Il était dit dans les récits que ce lieu avait été créé par un équipage pirate perdu en mer. Trouvant refuge sur cette île désertique, d’autres avaient fini par les rejoindre. Ils coexistaient ensemble en harmonie, jusqu’à l’arrivée de pirate de tout Manhal. Vinrent les interactions plus violentes, des vols et des mises à mort sauvages. Pour parer à ce comportement barbare, un ordre fut créé et des lois établis.

Les livres n’avaient pas vraiment tort. Cet endroit avait été construit à partir de rien — des morceaux d’épaves et de la motivation. Désormais, chacun se nourrissait avec les produits vendus ou échanger par les nombreux équipages divers qui s’arrêtait ici, pour s’abriter, s’approvisionner en échange ou profiter du temps qu’ils leur restaient.

Le chemin qu’empruntais le petit groupe grimpait en spirale vers le centre de l’île. En haut de cette colline dormait un immense Man’o’war, vestige d’une guerre oubliée depuis longtemps. À l’intérieur s’était établi le fameux ordre des cardinaux ou ils étaient attendus. Leur entrée fut remarquée par les équipages présents, ceux des plus grands pirates de ce monde.

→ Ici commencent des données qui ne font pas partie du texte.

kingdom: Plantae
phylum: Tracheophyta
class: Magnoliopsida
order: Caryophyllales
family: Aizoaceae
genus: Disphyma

Ils traversèrent deux grandes portes et entrèrent dans une immense salle commune. Une table ovale se trouvait en son centre, surmonter de deux lustres poussiéreux. Huit sièges étaient placés autour et certains hommes avaient déjà pris place. Arawn et Opal s’installèrent, et le trio qui les accompagnait resta en arrière.

Alors qu’un brouhaha s’élevait dans les airs, le calme tomba soudainement à l’entrée d’une jeune femme. Sa peau couleur perle, sa chevelure blond sable et ses yeux vairons interpelèrent les deux gamins.

— Qui est-ce ? demanda Earl à Asan.

— Sereia, une enfant maudite. Elle est des continents boréaux au nord et fait régner l’ordre de la piraterie et des cardinaux depuis des années.

— Elle est si loin de chez elle… murmura San en la fixant.

— Elle a été sauvée par le premier pirate qui a foulé cette terre et s’est promis de faire régner l’ordre après la mort de ce dernier.

— Quelle loyauté.

— C’est devenu rare de nos jours.

Les capitaines commencèrent à se parler entre eux de sujets diverses et variées. Tous discutaient à l’exception du Phoenix qui resta muet jusqu’à l’intervention de la modératrice. Le silence prit place lorsqu’elle leva une main proche de sa poitrine, puis désigna Arawn. Ce dernier serra les poings avant de parler.

— Mannles est mort. Je l’ai tué.

Un silence de plomb plana dans la salle. Puis la colère explosa.